Apple picks Detroit for Developer Academy as part of racial equity initiative
Apple Inc., the Silicon Valley heavyweight, said Wednesday it will open its first U.S. Apple Developer Academy in downtown Detroit later this year to support coding and tech education.
The Apple Developer Academy courses, offered in collaboration with Michigan State University, will be free and accessible to all learners regardless of academic background. No previous coding experience is required.
The move represents another step forward in Detroit's effort to change the narrative of a city long associated with factories and blue-collar work into a place that welcomes tech investment — and can draw the talent to justify it, be it for modern auto assembly lines or app development.
The academy is among new major projects the tech giant announced as part of its $100 million Racial Equity and Justice Initiative that Apple says will “help dismantle systemic barriers to opportunity and combat injustices faced by communities of color.”
“We are all accountable to the urgent work of building a more just, more equitable world — and these new projects send a clear signal of Apple’s enduring commitment,” Apple CEO Tim Cook said in a release.
“We’re launching REJI’s latest initiatives with partners across a broad range of industries and backgrounds — from students to teachers, developers to entrepreneurs, and community organizers to justice advocates — working together to empower communities that have borne the brunt of racism and discrimination for far too long. We are honored to help bring this vision to bear, and to match our words and actions to the values of equity and inclusion we have always prized at Apple.”
Patrick Anderson, CEO of East Lansing-based Anderson Economic Group, said the Detroit area has been a high-tech center for at least two decades, but didn’t get recognized as such until Automation Alley started reporting annually on the number of high-tech jobs in Michigan about ten years ago.
Anderson said Michigan has a large pool of people that start new businesses —significantly higher than the nation as a whole. Apple's initiative in Detroit is likely to help tap into that.
"Apple is a lot of things, including a great deal of savvy about their future consumers, suppliers, and workers," he said. "This will help Detroit, and it will build Apple some new apps it will be putting on iPhones for years to come. That’s a win-win-win."
Anderson says that Apple is demonstrating that everybody needs to know how to do some coding to survive in today's economy, which involves a certain amount of software as well as capability with the Internet and electronic devices.

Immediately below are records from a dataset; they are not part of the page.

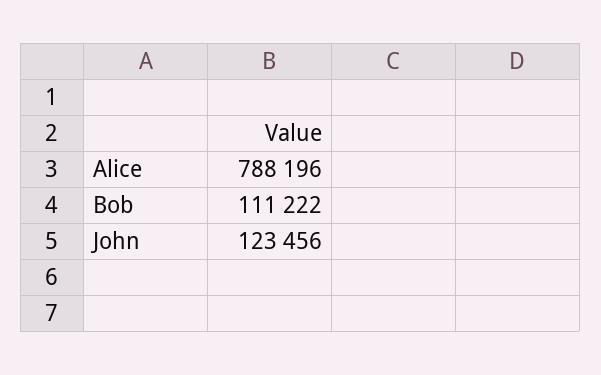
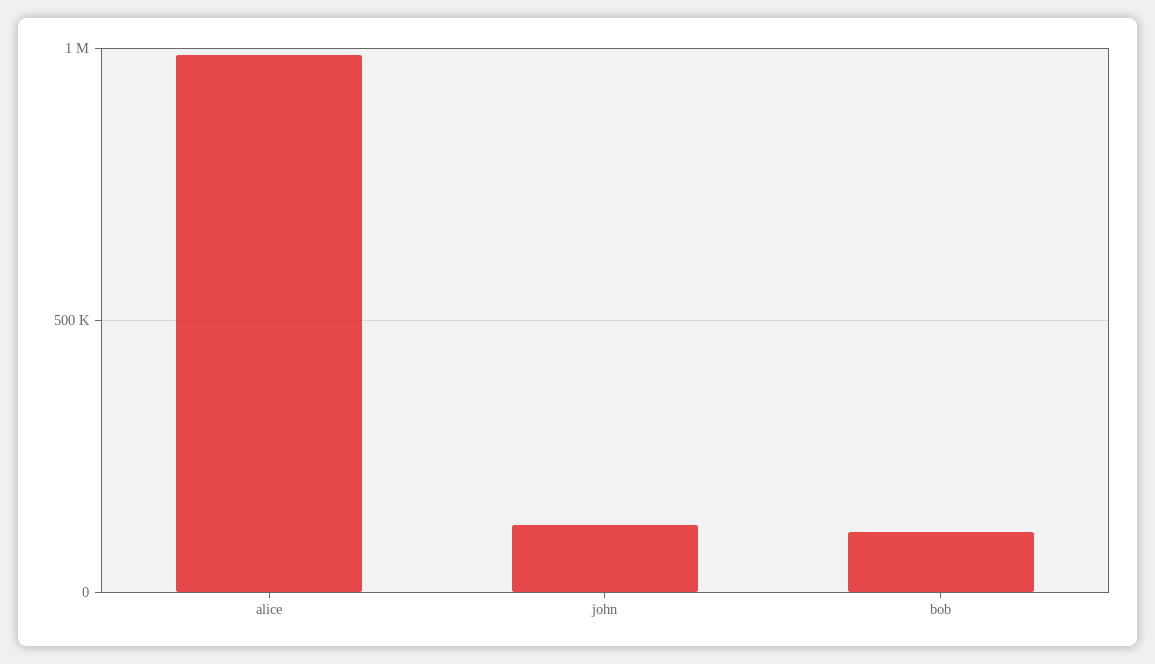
  {
-   "Alice": 788196,
+   "Alice": 1000000,
    "Bob": 111222,
    "John": 123456
  }

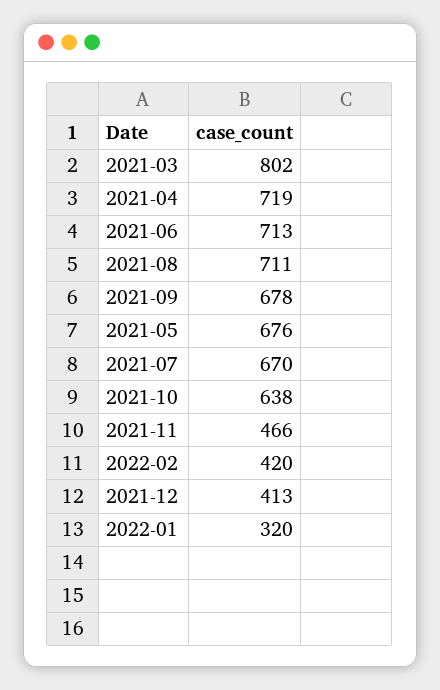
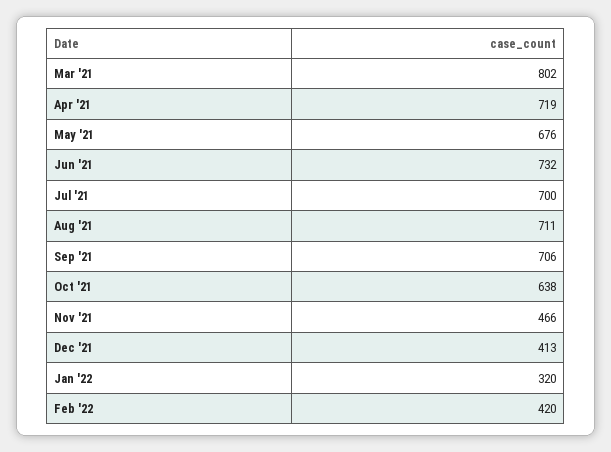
  {
    "2021-03": 802,
    "2021-04": 719,
-   "2021-06": 713,
+   "2021-06": 732,
    "2021-08": 711,
-   "2021-09": 678,
+   "2021-09": 706,
    "2021-05": 676,
-   "2021-07": 670,
+   "2021-07": 700,
    "2021-10": 638,
    "2021-11": 466,
    "2022-02": 420,
    "2021-12": 413,
    "2022-01": 320
  }

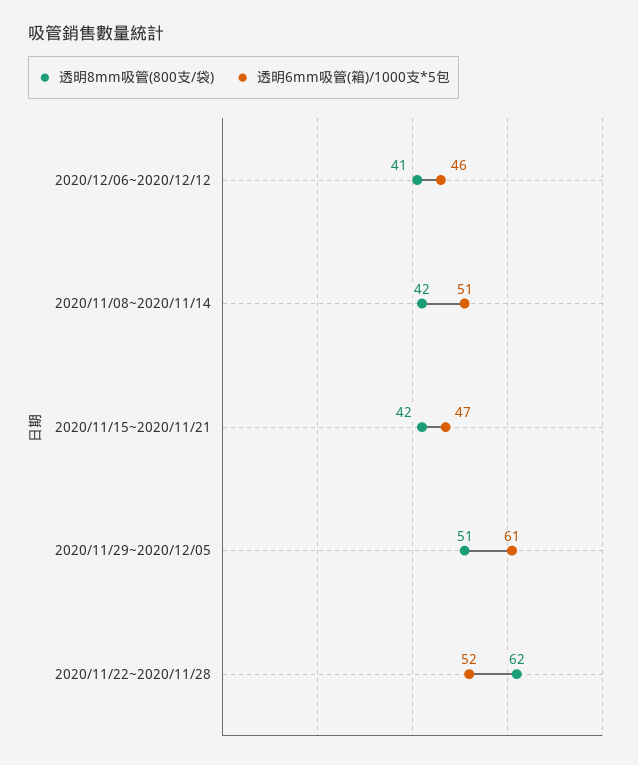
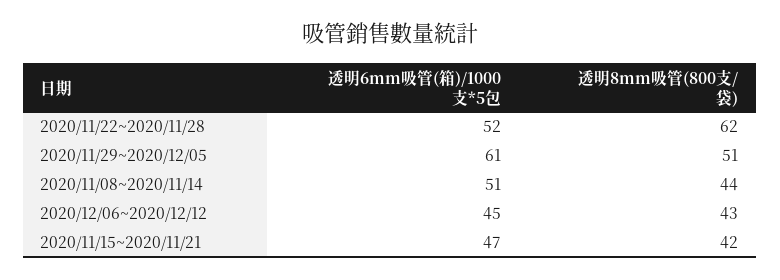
  {
    "透明8mm吸管(800支/袋)": {
-     "2020/12/06~2020/12/12": 41,
+     "2020/12/06~2020/12/12": 43,
-     "2020/11/08~2020/11/14": 42,
+     "2020/11/08~2020/11/14": 44,
      "2020/11/15~2020/11/21": 42,
      "2020/11/29~2020/12/05": 51,
      "2020/11/22~2020/11/28": 62
    },
    "透明6mm吸管(箱)/1000支*5包": {
-     "2020/12/06~2020/12/12": 46,
+     "2020/12/06~2020/12/12": 45,
      "2020/11/08~2020/11/14": 51,
      "2020/11/15~2020/11/21": 47,
      "2020/11/29~2020/12/05": 61,
      "2020/11/22~2020/11/28": 52
    }
  }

"Projects like this, and Girls Who Code and others that go into areas that tend to be under-served are important in terms of demonstrating the critical nature of what I'll call the literacy of the era," he said.
Vinay Bhagat, founder and CEO of business technology review site TrustRadius, said that Apple is addressing accessibility, which his firm has found through its research is a huge barrier for people of color entering the tech industry.
"The fact that Apple is bringing the Developer Academy to Detroit, a city with a majority-Black population, shows that at least one big tech firm sees the accessibility problem and is willing to address it head-on," he said. "We need more companies to step up and create opportunities like this across the country."
Bhagat said they found that Black, indigenous and people of color growing in the tech industry in places including Atlanta, Chicago, and Dallas and that "it would be awesome to see Detroit rise to that level."
MSU President Samuel L. Stanley Jr. expressed gratitude for the partnership. The university has worked with Apple since 2018, when it launched its own iOS Design Lab on campus.
“Apple is the perfect partner for us to help educate and prepare a diverse generation of coders, tech leaders and entrepreneurs, and Detroit — Michigan’s innovative technology and premier urban hub — is the right location for this academy," he said. "There is tremendous potential for this project moving forward and we’re excited to get started.”
The academy will consist of two programs: first, a 30-day introductory program that will provide students an understanding of what it means to be an app developer. The full academy is an intensive, 10-to 12-month program that will teach the skills needed to work in the iOS app economy and also start a businesses.
Curriculum will cover coding, design, professional skills and marketing. Apple said it expects the academy to reach nearly 1,000 students each year. The Apple Developer Academy will be open to all Michigan residents. The company declined to provide further detail regarding the program Wednesday.
A downtown location has not yet been selected for the academy. Officials said they are working with partners, including Rock Ventures, in hopes of finding a location by the summer.